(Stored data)
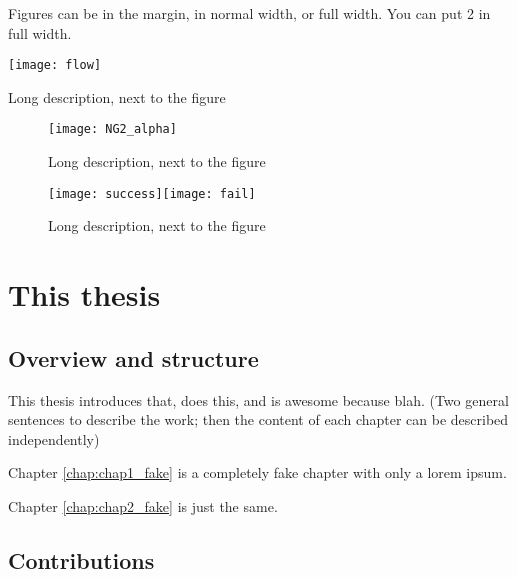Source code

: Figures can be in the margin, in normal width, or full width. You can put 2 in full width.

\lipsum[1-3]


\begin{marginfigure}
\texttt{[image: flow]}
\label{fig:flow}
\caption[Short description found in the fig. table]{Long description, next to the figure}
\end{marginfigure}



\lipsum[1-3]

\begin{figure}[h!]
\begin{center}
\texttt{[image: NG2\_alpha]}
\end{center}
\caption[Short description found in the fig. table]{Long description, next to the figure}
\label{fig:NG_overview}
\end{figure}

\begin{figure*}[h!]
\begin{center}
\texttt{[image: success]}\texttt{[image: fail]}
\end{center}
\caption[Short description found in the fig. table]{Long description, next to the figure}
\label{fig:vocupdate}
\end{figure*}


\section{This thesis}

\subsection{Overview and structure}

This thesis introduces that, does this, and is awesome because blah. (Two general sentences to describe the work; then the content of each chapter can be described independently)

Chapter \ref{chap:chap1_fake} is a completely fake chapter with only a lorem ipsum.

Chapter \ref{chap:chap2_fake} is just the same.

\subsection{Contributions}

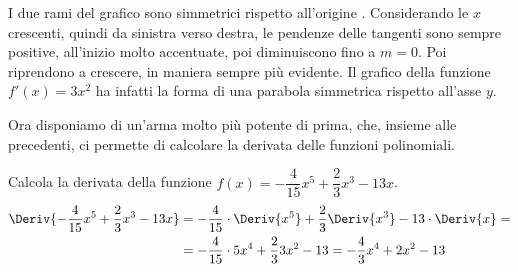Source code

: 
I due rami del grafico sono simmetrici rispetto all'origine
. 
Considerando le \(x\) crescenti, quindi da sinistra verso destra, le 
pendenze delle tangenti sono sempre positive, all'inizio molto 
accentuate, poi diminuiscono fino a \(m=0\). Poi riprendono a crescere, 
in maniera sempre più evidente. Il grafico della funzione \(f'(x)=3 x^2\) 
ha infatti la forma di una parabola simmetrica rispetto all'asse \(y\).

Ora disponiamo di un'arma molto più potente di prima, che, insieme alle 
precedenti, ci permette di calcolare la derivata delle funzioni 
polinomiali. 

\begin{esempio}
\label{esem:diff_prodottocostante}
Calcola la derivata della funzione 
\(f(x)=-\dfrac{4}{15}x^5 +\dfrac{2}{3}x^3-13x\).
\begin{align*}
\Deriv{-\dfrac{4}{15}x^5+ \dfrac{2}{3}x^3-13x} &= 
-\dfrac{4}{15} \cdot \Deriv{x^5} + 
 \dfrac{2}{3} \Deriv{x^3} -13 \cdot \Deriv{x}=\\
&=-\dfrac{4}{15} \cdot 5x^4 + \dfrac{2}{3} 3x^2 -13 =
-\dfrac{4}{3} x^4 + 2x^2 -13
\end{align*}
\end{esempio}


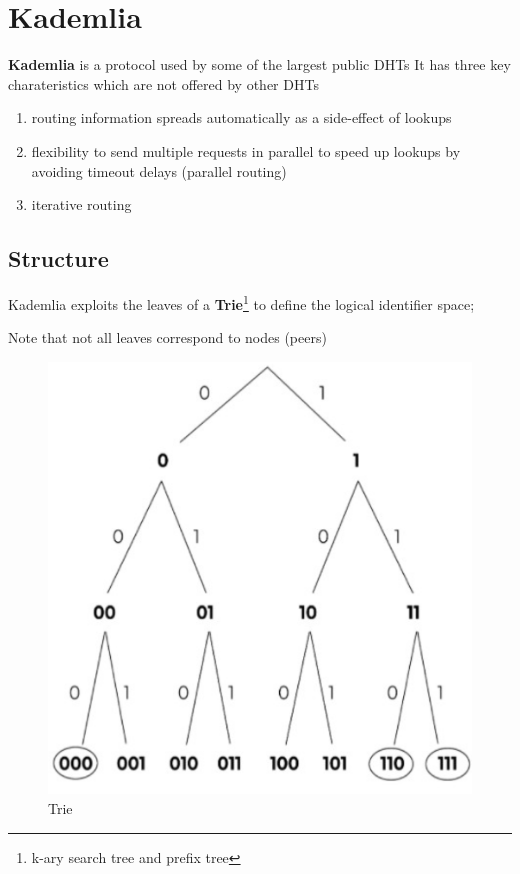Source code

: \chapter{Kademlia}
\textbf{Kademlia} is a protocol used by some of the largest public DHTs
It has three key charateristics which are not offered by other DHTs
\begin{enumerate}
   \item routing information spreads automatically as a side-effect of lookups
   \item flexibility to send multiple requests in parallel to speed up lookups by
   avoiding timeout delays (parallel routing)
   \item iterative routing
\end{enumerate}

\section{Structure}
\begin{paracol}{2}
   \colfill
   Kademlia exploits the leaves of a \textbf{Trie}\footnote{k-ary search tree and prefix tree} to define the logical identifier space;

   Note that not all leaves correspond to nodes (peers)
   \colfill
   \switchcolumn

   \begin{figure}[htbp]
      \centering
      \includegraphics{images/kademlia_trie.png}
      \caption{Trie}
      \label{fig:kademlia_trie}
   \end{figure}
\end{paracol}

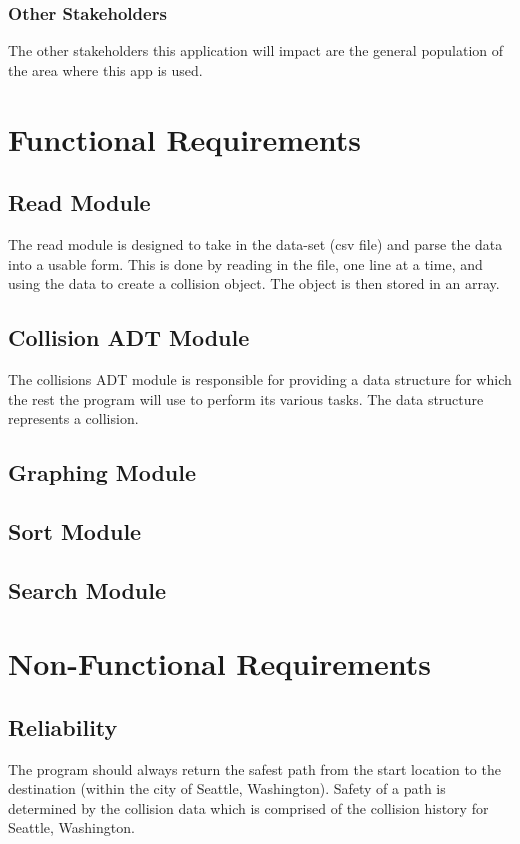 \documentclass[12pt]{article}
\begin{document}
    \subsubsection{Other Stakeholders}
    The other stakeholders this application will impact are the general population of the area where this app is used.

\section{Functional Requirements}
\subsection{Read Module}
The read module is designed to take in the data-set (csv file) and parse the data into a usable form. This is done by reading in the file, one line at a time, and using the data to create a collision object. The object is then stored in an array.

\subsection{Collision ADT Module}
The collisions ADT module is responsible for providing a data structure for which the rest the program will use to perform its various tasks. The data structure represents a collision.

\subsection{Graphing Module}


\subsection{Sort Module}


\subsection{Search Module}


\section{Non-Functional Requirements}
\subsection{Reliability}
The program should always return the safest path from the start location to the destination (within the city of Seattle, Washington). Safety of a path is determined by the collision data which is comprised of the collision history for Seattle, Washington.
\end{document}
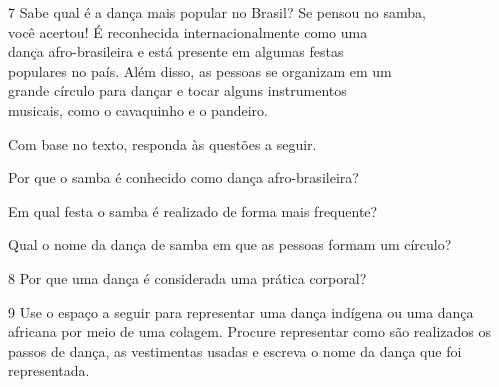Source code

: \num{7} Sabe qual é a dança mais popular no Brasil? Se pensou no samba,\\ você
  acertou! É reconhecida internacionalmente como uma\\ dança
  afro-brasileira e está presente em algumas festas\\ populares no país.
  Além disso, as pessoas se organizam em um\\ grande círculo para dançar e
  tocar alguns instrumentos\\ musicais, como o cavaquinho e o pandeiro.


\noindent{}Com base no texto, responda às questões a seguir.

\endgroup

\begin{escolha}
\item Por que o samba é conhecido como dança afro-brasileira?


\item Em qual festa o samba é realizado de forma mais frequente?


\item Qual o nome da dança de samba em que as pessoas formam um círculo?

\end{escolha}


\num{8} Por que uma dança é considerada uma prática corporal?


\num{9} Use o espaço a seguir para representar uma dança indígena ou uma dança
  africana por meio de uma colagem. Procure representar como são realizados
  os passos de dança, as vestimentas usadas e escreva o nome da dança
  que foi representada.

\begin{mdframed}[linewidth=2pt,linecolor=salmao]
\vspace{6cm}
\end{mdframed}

> **Task to carry out**
When pictures appear in the records above, leave them out and reproduce exactly each line from the first through the line containing "Considerando le \(x\)", both included.

> **Response for this exercise**
Source code

: Figures can be in the margin, in normal width, or full width. You can put 2 in full width.

\lipsum[1-3]


\begin{marginfigure}
\texttt{[image: flow]}
\label{fig:flow}
\caption[Short description found in the fig. table]{Long description, next to the figure}
\end{marginfigure}



\lipsum[1-3]

\begin{figure}[h!]
\begin{center}
\texttt{[image: NG2\_alpha]}
\end{center}
\caption[Short description found in the fig. table]{Long description, next to the figure}
\label{fig:NG_overview}
\end{figure}

\begin{figure*}[h!]
\begin{center}
\texttt{[image: success]}\texttt{[image: fail]}
\end{center}
\caption[Short description found in the fig. table]{Long description, next to the figure}
\label{fig:vocupdate}
\end{figure*}


\section{This thesis}

\subsection{Overview and structure}

This thesis introduces that, does this, and is awesome because blah. (Two general sentences to describe the work; then the content of each chapter can be described independently)

Chapter \ref{chap:chap1_fake} is a completely fake chapter with only a lorem ipsum.

Chapter \ref{chap:chap2_fake} is just the same.

\subsection{Contributions}

Source code

: 
I due rami del grafico sono simmetrici rispetto all'origine
. 
Considerando le \(x\) crescenti, quindi da sinistra verso destra, le 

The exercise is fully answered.